Japan’s growth, which was very strong until the 1990s, is now being reined in by ageing capital and a shrinking population. The country is addressing these issues and is banking on an increase in productivity to reignite growth. In this respect, it has significant headroom both as regards the digital transition and in terms of structural changes to the labour market.

After a dazzling economic catch-up in the post-war years, Japan has been experiencing low growth levels since the noughties – which distinguish it within the OECD – despite the efforts of successive governments to generate fresh momentum. Although it posted the highest GDP per capita growth in the G7 until the end of the 1990s, Japan, together with Italy, is the country in which growth has fallen the most on average since then (see Chart).

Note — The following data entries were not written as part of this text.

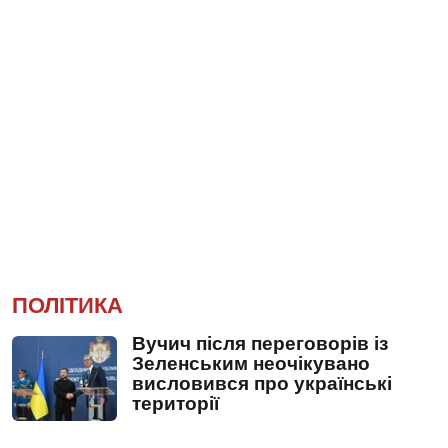
ПОЛІТИКА
Вучич після переговорів із
Зеленським неочікувано
висловився про українські
території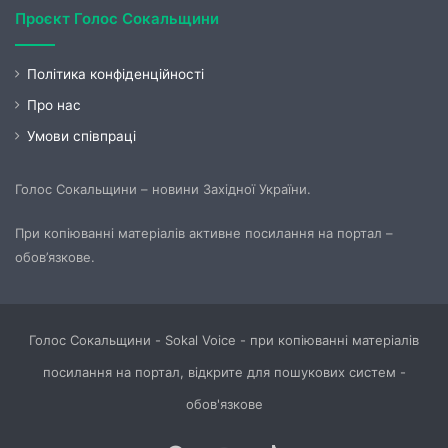
Проєкт Голос Сокальщини
Політика конфіденційності
Про нас
Умови співпраці
Голос Сокальщини – новини Західної України.
При копіюванні матеріалів активне посилання на портал –
обов’язкове.
Голос Сокальщини - Sokal Voice - при копіюванні матеріалів
посилання на портал, відкрите для пошукових систем -
обов'язкове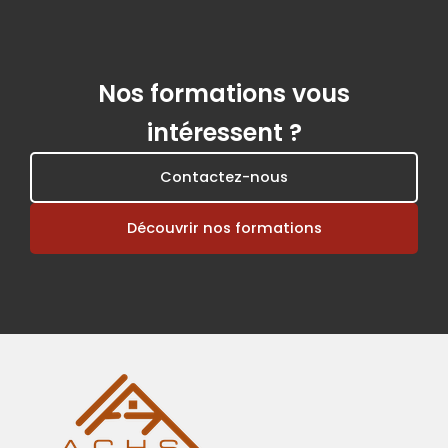
Nos formations vous
intéressent ?
Contactez-nous
Découvrir nos formations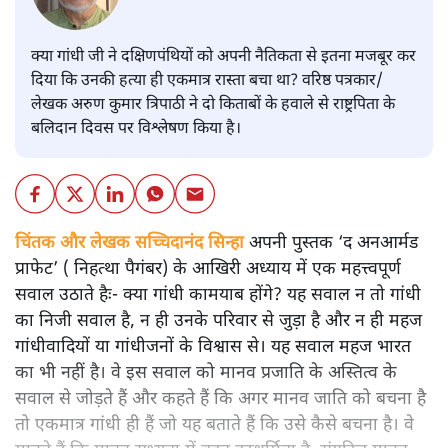
क्या गांधी जी ने दक्षिणपंथियों को अपनी नैतिकता से इतना मजबूर कर
दिया कि उनकी हत्या ही एकमात्र रास्ता बचा था? वरिष्ठ पत्रकार/
लेखक अरुण कुमार त्रिपाठी ने दो किताबों के हवाले से राष्ट्रपिता के
बलिदान दिवस पर विश्लेषण किया है।
चिंतक और लेखक सच्चिदानंद सिन्हा
अपनी पुस्तक ‘द अनआर्मड
प्राफेट’ ( निहत्था पैगंबर) के आखिरी अध्याय में एक महत्त्वपूर्ण
सवाल उठाते हैः- क्या गांधी कामयाब होंगे? यह सवाल न तो गांधी
का निजी सवाल है, न ही उनके परिवार से जुड़ा है और न ही महज
गांधीवादियों या गांधीजनों के विश्वास से। यह सवाल महज भारत
का भी नहीं है। वे इस सवाल को मानव प्रजाति के अस्तित्व के
सवाल से जोड़ते हैं और कहते हैं कि अगर मानव जाति को बचना है
तो एकमात्र गांधी ही हैं जो यह बताते हैं कि उसे कैसे बचना है। वे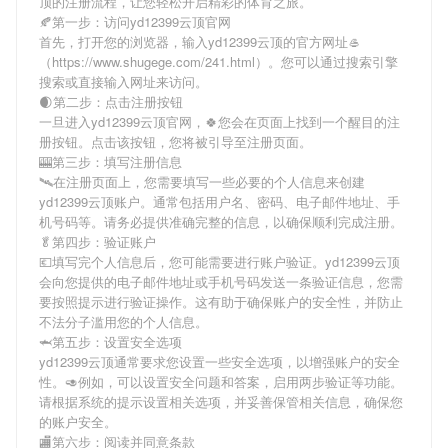
顶
的注册流程，让您轻松开启精彩的体育之旅。
🍂第一步：访问yd12399云顶官网
首先，打开您的浏览器，输入
yd12399云顶
的官方网址🥌
（https://www.shugege.com/241.html）。您可以通过搜索引擎
搜索或直接输入网址来访问。
🌒第二步：点击注册按钮
一旦进入
yd12399云顶
官网，🍀您会在页面上找到一个醒目的注
册按钮。点击该按钮，您将被引导至注册页面。
🎰第三步：填写注册信息
🛰在注册页面上，您需要填写一些必要的个人信息来创建
yd12399云顶
账户。通常包括用户名、密码、电子邮件地址、手
机号码等。请务必提供准确完整的信息，以确保顺利完成注册。
🥬第四步：验证账户
💶填写完个人信息后，您可能需要进行账户验证。
yd12399云顶
会向您提供的电子邮件地址或手机号码发送一条验证信息，您需
要按照提示进行验证操作。这有助于确保账户的安全性，并防止
不法分子滥用您的个人信息。
🦈第五步：设置安全选项
yd12399云顶
通常要求您设置一些安全选项，以增强账户的安全
性。🥑例如，可以设置安全问题和答案，启用两步验证等功能。
请根据系统的提示设置相关选项，并妥善保管相关信息，确保您
的账户安全。
🏬第六步：阅读并同意条款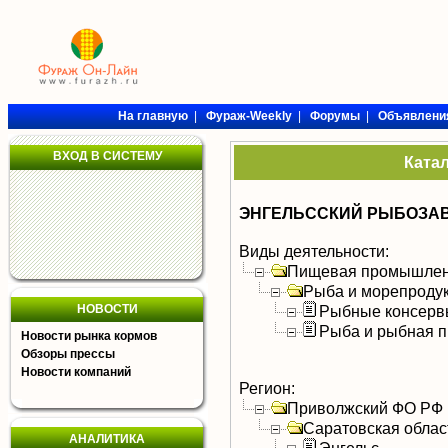
На главную
|
Фураж-Weekly
|
Форумы
|
Объявлени
ВХОД В СИСТЕМУ
Ката
ЭНГЕЛЬССКИЙ РЫБОЗАВ
Виды деятельности:
Пищевая промышлен
Рыба и морепроду
НОВОСТИ
Рыбные консерв
Рыба и рыбная п
Новости рынка кормов
Обзоры прессы
Новости компаний
Регион:
Приволжский ФО РФ
Саратовская облас
АНАЛИТИКА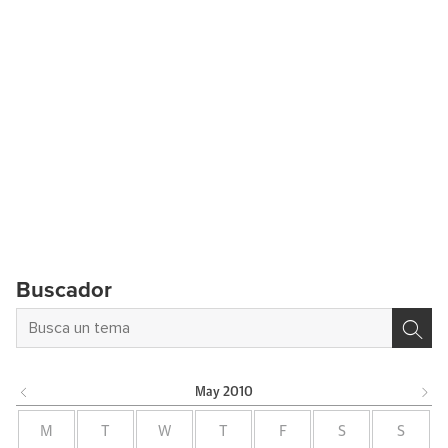
Buscador
May
2010
M
T
W
T
F
S
S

Initially buttressed by a rapid rise in capital stock, Japan’s growth has only been sustained by the workforce and total factor productivity since 2010, and this leverage is now weakening. The population is ageing and declining, and hourly labour productivity is growing meekly, especially in SMEs which are predominant in the manufacturing base and are less productive than large enterprises. Too much investment is earmarked to offset capital depreciation – a sign that this factor is poorly allocated. Potential growth, which stood at around 4.0% in 1990, is now estimated at less than 0.5%.

“Abenomics”, which were unveiled in 2013, aimed to expand the workforce and improve working conditions but they were only partly successful. Subsequent governments have focused on investments for the future to boost supply and lastingly lift productivity, through the digital transformation and the low-carbon transition initiated as from 2020, followed by the plan promoting a “new capitalism” which was introduced in 2021 and puts priority on entrepreneurship and vocational training.

Japanese growth will continue to be hampered by demographic trends and this calls for continued support for the employment of older workers, immigration and the birth rate by means of bold structural reforms. Japan also has headroom for improving the allocation of capital and the rollout of new technologies, a sector with strong growth potential.